Common Triggers for Conducting This Audit:

  • Transition to a new PBM or change in adjudication platform
  • Known issues with retroactive eligibility additions or terminations
  • Discrepancies between enrollment system records and PBM eligibility files
  • Member complaints about coverage denials tied to eligibility status
  • Changes in eligibility file transmission processes (e.g., batch to API migration)
  • Adding a new line of business or integrating medical and pharmacy eligibility feeds

Why choose PSG?

Independence You Can Trust

Our audit findings are free from PBM affiliations or industry bias. When we evaluate your plan design and eligibility accuracy, the results are fact based, not influenced by a vendor relationship. That objectivity is what gives our audit conclusions credibility and weight at the negotiating table.

Unmatched Audit Expertise

Our auditors combine pharmacy benefit experience with technical expertise in a way few organizations can match. This dual fluency means we don’t just run the numbers, we understand the clinical and contractual context behind them, allowing us to catch discrepancies others overlook and translate complex findings into clear, actionable insights.
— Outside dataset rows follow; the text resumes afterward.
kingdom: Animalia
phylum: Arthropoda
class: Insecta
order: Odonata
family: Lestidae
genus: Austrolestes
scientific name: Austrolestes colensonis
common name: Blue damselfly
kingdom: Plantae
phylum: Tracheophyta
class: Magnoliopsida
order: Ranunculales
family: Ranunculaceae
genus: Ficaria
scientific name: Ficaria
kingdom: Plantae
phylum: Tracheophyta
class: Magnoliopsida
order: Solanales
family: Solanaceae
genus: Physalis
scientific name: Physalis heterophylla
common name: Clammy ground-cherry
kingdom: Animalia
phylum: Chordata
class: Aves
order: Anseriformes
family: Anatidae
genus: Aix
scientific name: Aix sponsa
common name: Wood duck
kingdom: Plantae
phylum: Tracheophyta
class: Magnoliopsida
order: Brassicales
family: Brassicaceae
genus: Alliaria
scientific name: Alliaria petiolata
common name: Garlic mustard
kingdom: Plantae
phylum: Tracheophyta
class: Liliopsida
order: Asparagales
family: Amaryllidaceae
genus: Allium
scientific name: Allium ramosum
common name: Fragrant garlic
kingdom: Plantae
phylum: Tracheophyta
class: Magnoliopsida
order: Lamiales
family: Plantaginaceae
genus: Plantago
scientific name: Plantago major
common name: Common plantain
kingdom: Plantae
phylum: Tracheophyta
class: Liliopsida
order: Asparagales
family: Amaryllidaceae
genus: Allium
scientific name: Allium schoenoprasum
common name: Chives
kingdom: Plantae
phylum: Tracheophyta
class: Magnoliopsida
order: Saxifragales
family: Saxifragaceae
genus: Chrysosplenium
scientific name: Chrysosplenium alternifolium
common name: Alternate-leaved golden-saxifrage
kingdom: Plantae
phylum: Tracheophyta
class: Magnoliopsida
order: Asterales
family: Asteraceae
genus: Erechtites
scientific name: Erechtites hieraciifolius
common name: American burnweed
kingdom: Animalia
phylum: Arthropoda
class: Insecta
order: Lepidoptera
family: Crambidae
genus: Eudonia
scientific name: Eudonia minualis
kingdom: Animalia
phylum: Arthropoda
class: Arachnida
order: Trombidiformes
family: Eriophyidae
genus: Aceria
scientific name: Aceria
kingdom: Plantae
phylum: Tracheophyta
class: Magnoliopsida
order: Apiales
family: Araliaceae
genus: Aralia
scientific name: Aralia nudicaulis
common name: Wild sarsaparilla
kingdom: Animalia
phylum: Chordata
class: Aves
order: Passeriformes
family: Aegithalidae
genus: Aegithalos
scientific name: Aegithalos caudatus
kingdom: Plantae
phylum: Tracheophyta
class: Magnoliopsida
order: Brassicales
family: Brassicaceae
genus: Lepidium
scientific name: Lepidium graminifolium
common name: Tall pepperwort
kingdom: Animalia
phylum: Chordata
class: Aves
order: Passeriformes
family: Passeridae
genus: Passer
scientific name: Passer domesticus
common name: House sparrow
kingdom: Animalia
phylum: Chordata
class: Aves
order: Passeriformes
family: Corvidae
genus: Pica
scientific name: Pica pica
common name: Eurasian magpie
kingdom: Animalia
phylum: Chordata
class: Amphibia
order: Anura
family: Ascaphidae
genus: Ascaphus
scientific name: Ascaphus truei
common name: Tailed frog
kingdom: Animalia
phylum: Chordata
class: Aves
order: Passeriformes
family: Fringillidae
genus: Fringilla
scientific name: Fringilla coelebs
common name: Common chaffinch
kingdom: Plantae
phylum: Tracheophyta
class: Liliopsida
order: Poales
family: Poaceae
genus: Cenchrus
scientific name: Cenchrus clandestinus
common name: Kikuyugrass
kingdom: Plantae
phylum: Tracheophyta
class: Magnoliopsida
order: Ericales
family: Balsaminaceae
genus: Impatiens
Our team brings specific plan design and benefit validation experience, having worked with PBMs to correct identified errors and to support resolution of any contractual shortfalls.

Breadth Across Every Market and Size

Our audit capabilities span every major market segment (Commercial, Exchange, Medicare, Medicaid, and beyond). Whether you cover 500 lives or 5 million, we have the experience and methodology to scale accordingly. This breadth means we bring cross-market perspective to every engagement, identifying patterns and discrepancies informed by what we see across the full landscape of pharmacy benefit programs.

Flexible, Tailored Approach

No two pharmacy programs are alike, and neither are our audits. Full-scope and a la carte audit options give you the flexibility to target specific areas of concern, whether that’s a single benefit validation review, a focused eligibility check, or a comprehensive assessment across multiple plan designs and eligibility processing validation to ensure accurate claim adjudication.